The State of California is projected to undergo a shocking $54.3 billion budget deficit over the course of the next two budget years due to the economic halt caused by coronavirus, a new estimate from California finance officials states.
The 2020-2021 two-year budget deficit rivals similar deficits during the early years of the Great Recession.
California’s Department of Finance on Thursday released new fiscal projections detailing a decline in revenue of $41.2 billion, with a 27.2 percent decline in sales and use tax revenues leading the way among General Fund revenues.
The deficit, which accounts for 37 percent of General Fund spending in 2019, also dwarfs California’s $16 billion Rainy Day reserve fund – established in the wake of the Great Recession – by three-and-a-half times.

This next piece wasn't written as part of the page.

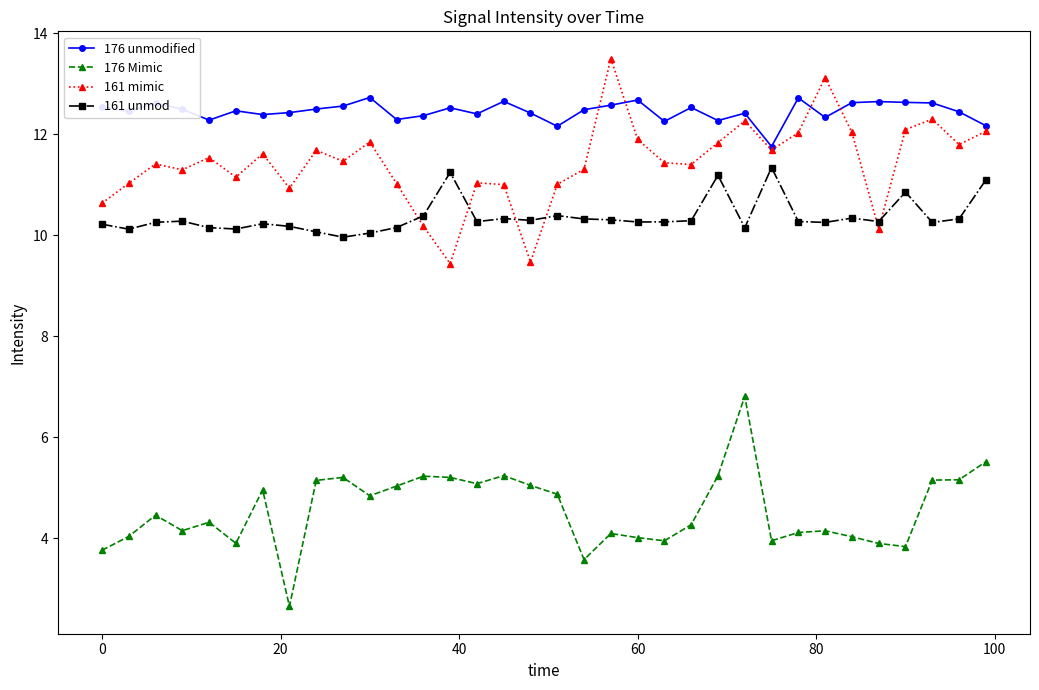

Which series has the largest total across all categories?

176 unmodified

The shortfalls also spell bad news for California’s K-12 and community college education systems, with the Department of Finance projecting a $18.3 billion cut to both under Proposition 98.

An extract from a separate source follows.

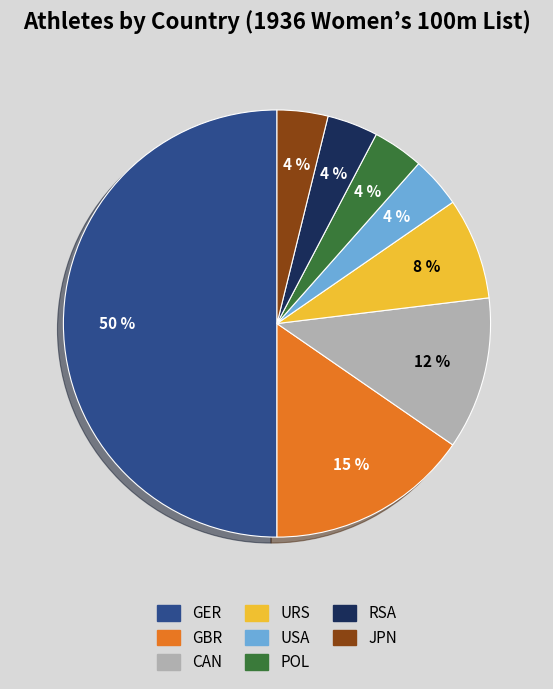

Which slice is the largest?

GER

During a briefing on Thursday, Gov. Gavin Newsom stressed that weathering the pending economic storm would be possible, albeit with considerable Federal support.
“My optimism is conditioned on this — more federal support. We’re seeing economic numbers, unemployment numbers, more acute than anything we’ve seen in modern times,” he said. “We need the federal government to recognize this. We really need the federal government to do more.”